* **Given records**
•••••
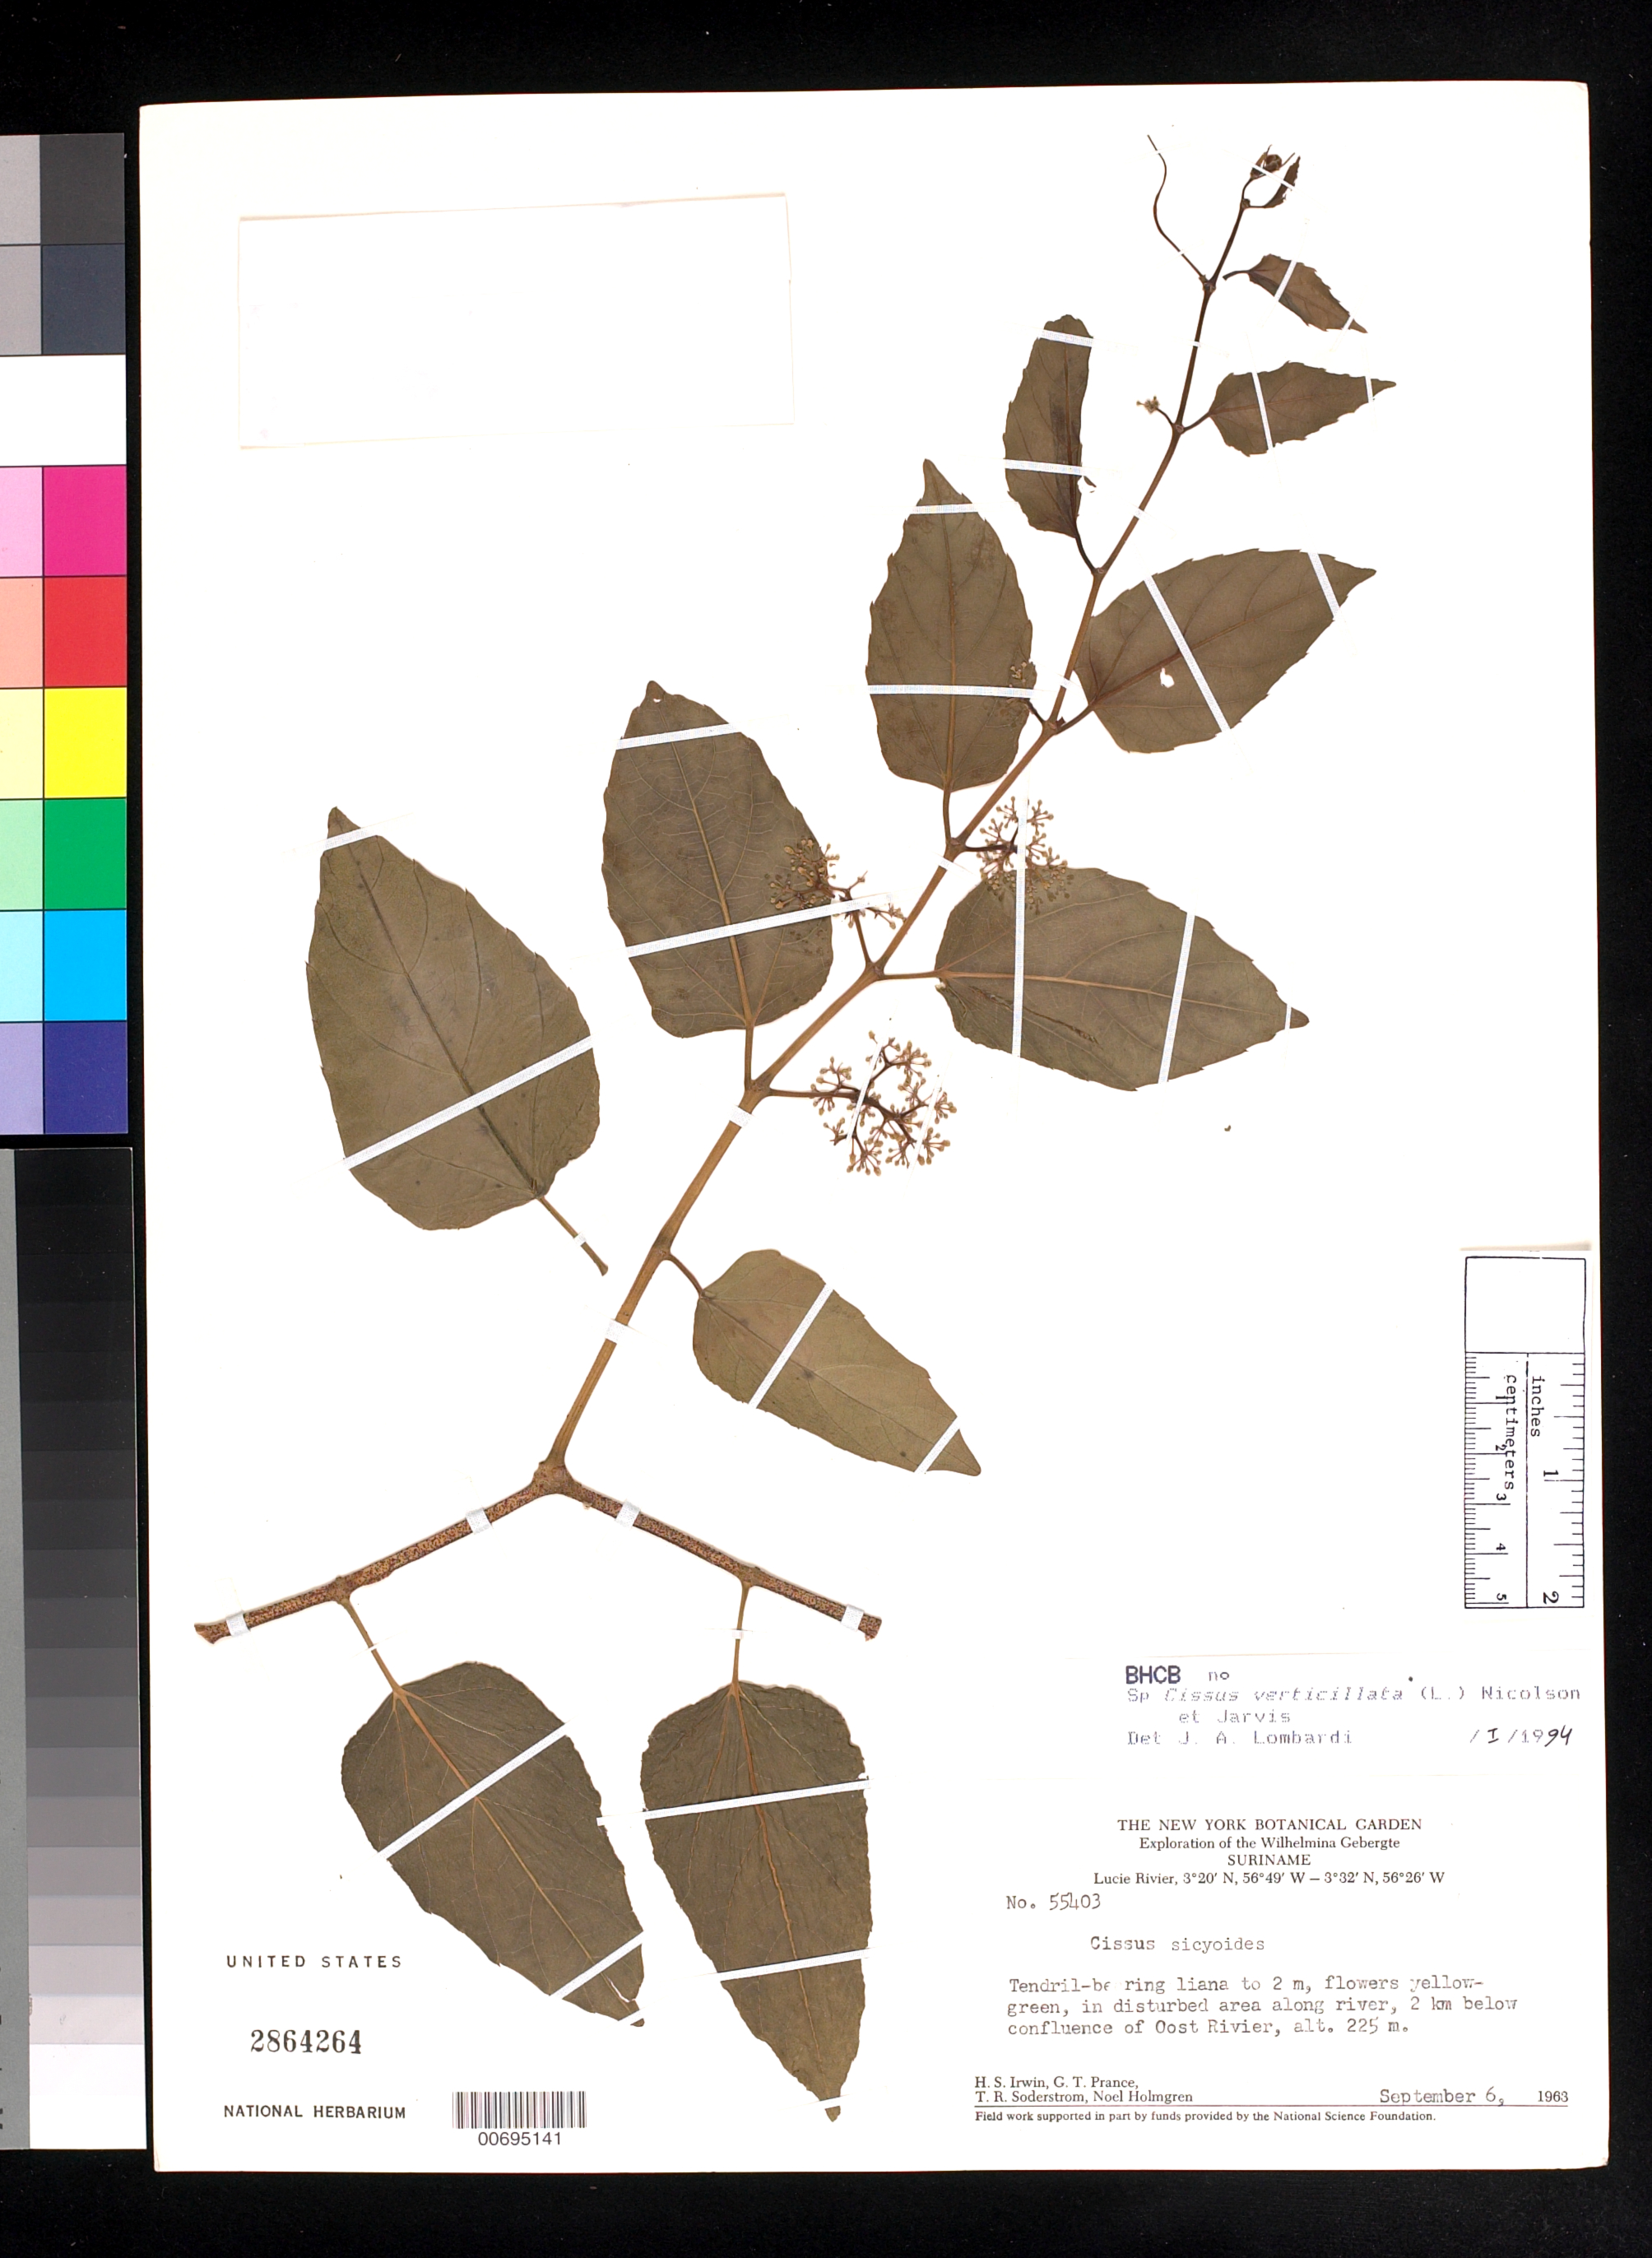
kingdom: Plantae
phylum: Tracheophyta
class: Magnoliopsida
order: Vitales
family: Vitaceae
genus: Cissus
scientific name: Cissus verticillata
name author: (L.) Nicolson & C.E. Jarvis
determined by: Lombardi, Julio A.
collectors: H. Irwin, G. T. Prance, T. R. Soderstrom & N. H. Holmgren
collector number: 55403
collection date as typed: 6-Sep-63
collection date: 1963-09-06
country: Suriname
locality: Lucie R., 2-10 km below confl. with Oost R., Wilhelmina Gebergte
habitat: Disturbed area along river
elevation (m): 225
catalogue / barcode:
•••••
* **Exercise description**
Write out every line of the entries above as a numbered list, skipping any blank lines and leaving the pictures out.

* **The reply**
1. kingdom: Plantae
2. phylum: Tracheophyta
3. class: Magnoliopsida
4. order: Vitales
5. family: Vitaceae
6. genus: Cissus
7. scientific name: Cissus verticillata
8. name author: (L.) Nicolson & C.E. Jarvis
9. determined by: Lombardi, Julio A.
10. collectors: H. Irwin, G. T. Prance, T. R. Soderstrom & N. H. Holmgren
11. collector number: 55403
12. collection date as typed: 6-Sep-63
13. collection date: 1963-09-06
14. country: Suriname
15. locality: Lucie R., 2-10 km below confl. with Oost R., Wilhelmina Gebergte
16. habitat: Disturbed area along river
17. elevation (m): 225
18. catalogue / barcode:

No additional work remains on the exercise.